Disease-bearing black-legged ticks have spread across the country, including a fivefold increase in the number of counties in Minnesota reporting established tick populations. That compares to a 45 percent increase in the number of counties nationally reporting infestations.

“It’s important for Minnesotans to know the area where the black-legged ticks … are found has been expanded,” said Dave Neitzel, a supervisor of tick-borne disease studies at the Minnesota Department of Health. Neitzel commented Thursday on the federal study.

Black-legged ticks, formerly called deer ticks, carry disease, most notably Lyme, which is marked by a variety of symptoms from fatigue and fever to muscle aches. A bull’s-eye rash at the spot of the bite is often the indicator of transmission.

Since 1991, when standardized tick surveillance and reporting began, the number of Lyme disease cases has steadily risen both in number and geographic location.

Minnesota has seen the number of Lyme cases skyrocket in recent years, though numbers can fluctuate year to year based on the weather. In dry years, ticks burrow into the dirt. In wet years, they’re out and about looking for hosts.

The median number of reported Lyme disease cases annually in Minnesota from 2006 through 2014 was 1,065, according to the Health Department. From 1996 to 2005, the median was 464. Lyme case reporting for 2015 is not yet complete.

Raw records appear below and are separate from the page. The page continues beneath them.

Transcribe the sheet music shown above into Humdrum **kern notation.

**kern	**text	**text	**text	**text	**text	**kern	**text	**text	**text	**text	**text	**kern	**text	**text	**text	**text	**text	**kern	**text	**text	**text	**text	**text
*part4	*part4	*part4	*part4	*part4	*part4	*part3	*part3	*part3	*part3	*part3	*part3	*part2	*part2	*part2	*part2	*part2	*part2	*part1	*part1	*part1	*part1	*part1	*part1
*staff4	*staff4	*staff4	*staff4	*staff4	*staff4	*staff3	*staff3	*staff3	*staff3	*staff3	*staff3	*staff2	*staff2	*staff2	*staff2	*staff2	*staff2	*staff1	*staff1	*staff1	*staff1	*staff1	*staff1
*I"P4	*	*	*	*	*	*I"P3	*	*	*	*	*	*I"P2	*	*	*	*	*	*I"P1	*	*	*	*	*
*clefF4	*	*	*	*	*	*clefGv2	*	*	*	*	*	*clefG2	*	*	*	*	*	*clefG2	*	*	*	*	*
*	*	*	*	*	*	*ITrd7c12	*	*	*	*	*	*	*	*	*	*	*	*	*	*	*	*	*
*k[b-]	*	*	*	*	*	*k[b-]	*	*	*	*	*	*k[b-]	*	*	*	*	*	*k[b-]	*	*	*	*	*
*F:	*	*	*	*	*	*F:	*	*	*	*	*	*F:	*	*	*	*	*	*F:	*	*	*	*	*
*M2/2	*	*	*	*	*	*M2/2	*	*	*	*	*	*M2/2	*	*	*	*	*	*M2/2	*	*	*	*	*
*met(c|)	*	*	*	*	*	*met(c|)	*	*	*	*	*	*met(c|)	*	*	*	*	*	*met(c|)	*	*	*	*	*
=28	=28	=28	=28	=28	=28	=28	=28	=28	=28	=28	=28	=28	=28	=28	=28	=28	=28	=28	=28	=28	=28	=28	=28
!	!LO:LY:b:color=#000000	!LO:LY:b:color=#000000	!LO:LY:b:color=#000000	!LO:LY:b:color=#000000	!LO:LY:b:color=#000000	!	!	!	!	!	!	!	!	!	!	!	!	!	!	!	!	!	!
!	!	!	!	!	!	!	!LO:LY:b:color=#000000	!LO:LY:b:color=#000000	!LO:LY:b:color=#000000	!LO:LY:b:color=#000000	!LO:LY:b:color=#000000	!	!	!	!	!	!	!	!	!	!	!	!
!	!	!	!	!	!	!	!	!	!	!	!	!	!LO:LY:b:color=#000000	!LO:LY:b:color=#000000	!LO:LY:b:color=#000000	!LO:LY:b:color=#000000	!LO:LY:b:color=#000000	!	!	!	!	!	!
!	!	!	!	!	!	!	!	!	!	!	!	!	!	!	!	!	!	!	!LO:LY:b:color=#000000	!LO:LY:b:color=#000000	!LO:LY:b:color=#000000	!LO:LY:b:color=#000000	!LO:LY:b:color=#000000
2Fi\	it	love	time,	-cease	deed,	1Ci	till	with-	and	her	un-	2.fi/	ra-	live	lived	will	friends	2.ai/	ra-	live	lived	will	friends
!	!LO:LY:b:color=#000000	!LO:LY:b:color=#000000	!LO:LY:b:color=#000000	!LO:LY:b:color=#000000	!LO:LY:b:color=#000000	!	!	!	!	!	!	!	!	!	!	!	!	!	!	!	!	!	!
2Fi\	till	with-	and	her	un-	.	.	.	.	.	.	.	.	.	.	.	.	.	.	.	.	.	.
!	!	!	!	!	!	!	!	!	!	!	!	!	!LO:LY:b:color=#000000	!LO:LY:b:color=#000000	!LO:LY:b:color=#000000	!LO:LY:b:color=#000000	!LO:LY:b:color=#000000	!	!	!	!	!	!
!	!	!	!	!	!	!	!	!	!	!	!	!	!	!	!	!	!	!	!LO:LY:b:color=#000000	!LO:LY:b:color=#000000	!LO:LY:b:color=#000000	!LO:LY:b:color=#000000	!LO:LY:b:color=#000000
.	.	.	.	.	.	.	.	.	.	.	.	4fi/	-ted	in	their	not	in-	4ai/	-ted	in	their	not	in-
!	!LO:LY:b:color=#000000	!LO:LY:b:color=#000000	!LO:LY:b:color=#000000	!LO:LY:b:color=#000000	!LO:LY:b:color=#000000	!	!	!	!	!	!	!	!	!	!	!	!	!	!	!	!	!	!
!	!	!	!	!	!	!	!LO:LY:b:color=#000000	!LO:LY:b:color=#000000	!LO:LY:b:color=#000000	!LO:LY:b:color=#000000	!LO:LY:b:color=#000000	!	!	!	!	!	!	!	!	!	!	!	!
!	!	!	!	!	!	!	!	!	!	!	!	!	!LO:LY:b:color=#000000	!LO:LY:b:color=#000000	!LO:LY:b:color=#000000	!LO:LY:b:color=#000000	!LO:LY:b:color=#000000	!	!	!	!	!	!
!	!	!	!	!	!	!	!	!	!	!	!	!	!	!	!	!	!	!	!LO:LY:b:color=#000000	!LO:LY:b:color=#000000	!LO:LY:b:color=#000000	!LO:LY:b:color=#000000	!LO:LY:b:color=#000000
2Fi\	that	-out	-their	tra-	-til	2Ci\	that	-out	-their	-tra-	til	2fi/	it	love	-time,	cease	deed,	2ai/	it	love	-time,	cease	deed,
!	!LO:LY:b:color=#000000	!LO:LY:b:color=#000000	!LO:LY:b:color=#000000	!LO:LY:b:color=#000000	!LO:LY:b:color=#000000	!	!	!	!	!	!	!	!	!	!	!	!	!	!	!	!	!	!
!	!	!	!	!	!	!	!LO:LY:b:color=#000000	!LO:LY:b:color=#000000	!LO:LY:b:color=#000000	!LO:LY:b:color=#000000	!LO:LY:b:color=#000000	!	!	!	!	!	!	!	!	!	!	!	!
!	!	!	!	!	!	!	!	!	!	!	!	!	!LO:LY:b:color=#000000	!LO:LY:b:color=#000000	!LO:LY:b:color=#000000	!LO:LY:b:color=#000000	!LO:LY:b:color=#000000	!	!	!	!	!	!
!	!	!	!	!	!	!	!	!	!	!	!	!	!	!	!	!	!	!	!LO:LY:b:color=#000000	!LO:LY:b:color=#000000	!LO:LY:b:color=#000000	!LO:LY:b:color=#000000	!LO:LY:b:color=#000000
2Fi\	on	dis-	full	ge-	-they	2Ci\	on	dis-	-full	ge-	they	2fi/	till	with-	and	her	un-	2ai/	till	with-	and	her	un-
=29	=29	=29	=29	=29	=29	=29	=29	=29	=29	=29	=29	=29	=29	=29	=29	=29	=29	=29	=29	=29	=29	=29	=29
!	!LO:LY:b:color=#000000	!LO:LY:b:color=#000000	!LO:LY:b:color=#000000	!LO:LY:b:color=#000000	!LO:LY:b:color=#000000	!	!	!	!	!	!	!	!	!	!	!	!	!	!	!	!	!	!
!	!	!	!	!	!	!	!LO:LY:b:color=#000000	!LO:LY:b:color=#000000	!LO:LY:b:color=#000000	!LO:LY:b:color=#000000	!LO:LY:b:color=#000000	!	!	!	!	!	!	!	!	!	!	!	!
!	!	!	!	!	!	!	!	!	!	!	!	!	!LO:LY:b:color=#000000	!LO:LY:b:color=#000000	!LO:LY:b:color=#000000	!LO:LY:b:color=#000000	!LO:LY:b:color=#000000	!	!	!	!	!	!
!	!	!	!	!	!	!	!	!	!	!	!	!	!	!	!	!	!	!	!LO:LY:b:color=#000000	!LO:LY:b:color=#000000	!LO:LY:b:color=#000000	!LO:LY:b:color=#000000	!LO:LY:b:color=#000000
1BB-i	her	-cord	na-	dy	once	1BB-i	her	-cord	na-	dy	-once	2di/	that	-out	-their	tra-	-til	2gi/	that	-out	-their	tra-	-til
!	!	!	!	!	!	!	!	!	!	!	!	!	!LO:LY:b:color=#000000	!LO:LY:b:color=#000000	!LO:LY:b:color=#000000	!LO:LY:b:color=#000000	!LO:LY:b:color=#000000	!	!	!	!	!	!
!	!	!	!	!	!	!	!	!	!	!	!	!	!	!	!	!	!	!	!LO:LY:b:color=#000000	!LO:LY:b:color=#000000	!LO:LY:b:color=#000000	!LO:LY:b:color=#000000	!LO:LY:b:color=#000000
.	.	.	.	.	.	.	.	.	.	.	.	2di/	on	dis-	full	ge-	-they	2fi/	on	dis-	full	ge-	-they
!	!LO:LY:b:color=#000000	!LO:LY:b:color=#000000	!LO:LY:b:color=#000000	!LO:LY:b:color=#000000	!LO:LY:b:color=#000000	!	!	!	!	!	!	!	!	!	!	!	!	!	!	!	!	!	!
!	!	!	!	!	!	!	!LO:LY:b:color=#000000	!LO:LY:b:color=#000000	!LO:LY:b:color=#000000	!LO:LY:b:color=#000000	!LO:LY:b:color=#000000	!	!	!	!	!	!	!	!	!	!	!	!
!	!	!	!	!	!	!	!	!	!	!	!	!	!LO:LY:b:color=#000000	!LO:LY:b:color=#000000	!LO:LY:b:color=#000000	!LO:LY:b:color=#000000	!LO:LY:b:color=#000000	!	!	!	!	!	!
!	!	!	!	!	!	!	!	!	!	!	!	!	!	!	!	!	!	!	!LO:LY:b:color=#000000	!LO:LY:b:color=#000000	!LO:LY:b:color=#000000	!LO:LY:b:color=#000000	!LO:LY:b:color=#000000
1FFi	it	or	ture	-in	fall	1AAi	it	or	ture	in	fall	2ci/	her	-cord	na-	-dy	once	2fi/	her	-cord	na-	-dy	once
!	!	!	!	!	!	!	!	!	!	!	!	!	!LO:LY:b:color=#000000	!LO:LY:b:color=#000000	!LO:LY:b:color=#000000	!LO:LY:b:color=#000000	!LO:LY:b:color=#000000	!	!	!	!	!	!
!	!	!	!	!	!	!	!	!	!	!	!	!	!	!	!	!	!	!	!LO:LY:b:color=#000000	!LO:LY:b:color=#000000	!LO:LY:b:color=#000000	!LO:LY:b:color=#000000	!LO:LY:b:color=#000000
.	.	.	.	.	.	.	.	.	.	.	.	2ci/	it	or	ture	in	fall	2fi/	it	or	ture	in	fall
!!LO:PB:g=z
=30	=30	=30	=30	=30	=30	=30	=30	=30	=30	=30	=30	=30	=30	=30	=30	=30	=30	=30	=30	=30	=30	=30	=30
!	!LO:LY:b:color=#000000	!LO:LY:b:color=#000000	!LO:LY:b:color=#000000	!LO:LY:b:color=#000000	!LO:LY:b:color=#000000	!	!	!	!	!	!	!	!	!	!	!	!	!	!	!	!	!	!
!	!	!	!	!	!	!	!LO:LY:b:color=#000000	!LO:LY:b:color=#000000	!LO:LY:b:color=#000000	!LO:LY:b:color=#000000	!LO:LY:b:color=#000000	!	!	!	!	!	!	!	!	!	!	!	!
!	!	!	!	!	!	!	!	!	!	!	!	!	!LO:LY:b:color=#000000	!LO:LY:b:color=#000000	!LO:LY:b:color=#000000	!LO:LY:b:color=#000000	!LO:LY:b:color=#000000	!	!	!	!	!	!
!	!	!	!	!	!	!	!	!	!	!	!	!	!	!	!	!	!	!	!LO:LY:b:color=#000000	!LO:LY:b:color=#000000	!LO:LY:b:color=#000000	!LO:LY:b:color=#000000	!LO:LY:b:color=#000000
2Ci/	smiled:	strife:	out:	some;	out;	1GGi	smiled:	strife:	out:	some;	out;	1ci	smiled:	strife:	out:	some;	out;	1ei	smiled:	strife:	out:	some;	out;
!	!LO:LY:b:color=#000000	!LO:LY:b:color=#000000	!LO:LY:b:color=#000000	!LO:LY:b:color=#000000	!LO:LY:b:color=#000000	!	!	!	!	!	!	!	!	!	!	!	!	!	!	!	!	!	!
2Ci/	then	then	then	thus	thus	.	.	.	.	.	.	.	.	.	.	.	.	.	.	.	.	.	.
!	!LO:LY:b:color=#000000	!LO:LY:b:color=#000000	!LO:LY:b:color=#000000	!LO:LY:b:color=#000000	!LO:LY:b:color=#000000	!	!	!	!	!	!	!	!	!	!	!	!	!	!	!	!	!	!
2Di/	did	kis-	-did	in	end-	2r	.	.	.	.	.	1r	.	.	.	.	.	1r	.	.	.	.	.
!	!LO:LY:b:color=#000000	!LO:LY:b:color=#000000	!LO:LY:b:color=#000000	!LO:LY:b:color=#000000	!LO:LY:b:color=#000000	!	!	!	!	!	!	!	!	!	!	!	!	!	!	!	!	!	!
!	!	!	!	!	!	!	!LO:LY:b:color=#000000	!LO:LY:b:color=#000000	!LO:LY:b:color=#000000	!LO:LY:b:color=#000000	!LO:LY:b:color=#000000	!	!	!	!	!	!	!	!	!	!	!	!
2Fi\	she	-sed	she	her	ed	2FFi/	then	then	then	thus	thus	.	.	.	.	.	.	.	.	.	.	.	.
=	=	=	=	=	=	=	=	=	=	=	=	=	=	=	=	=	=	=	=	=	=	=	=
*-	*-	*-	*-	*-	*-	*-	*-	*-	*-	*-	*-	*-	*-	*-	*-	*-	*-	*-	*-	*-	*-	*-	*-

The study by scientists at the Centers for Disease Control (CDC) compared tick infestation data collected in 1996 and 2015 and was published Monday online in the Journal of Medical Entomology.

Nationwide last year, black-legged ticks were found in 1,531, or 49 percent, of counties in 43 states. In the initial study, 1,058 counties in 41 states reported the presence of the ticks.

Neitzel pointed out that the numbers in the study were self-reported by the state agencies investigating the ticks and that their search efforts vary. “What it is is a good documentation of what’s going on nationally,” he said.

In Minnesota, nine of 87 counties reported established black-legged tick populations for the earlier study. In 2015, that number rose to 45 counties.

Neitzel, who was at the state agency during the previous federal survey, said the first study reflects the early days of black-legged tick identification. State scientists knew the ticks likely were in other counties, but had yet to formally identify them through field studies, Neitzel said, adding that since then Minnesota’s tick-identification effort has intensified.

“We’ve been putting a lot of effort into researching these ticks. We’re looking a little bit harder” than other states, he said.

The spread of ticks, however, has been steady — not increasing in rate, he said. Ticks are not fast and they can’t fly like mosquitoes, so transmission occurs by hosts wandering through their habitat. They live in densely wooded areas and are not prevalent in more open, agricultural or residential areas.

Said Neitzel, “Minnesotans will be at risk if they go out and play in the woods.”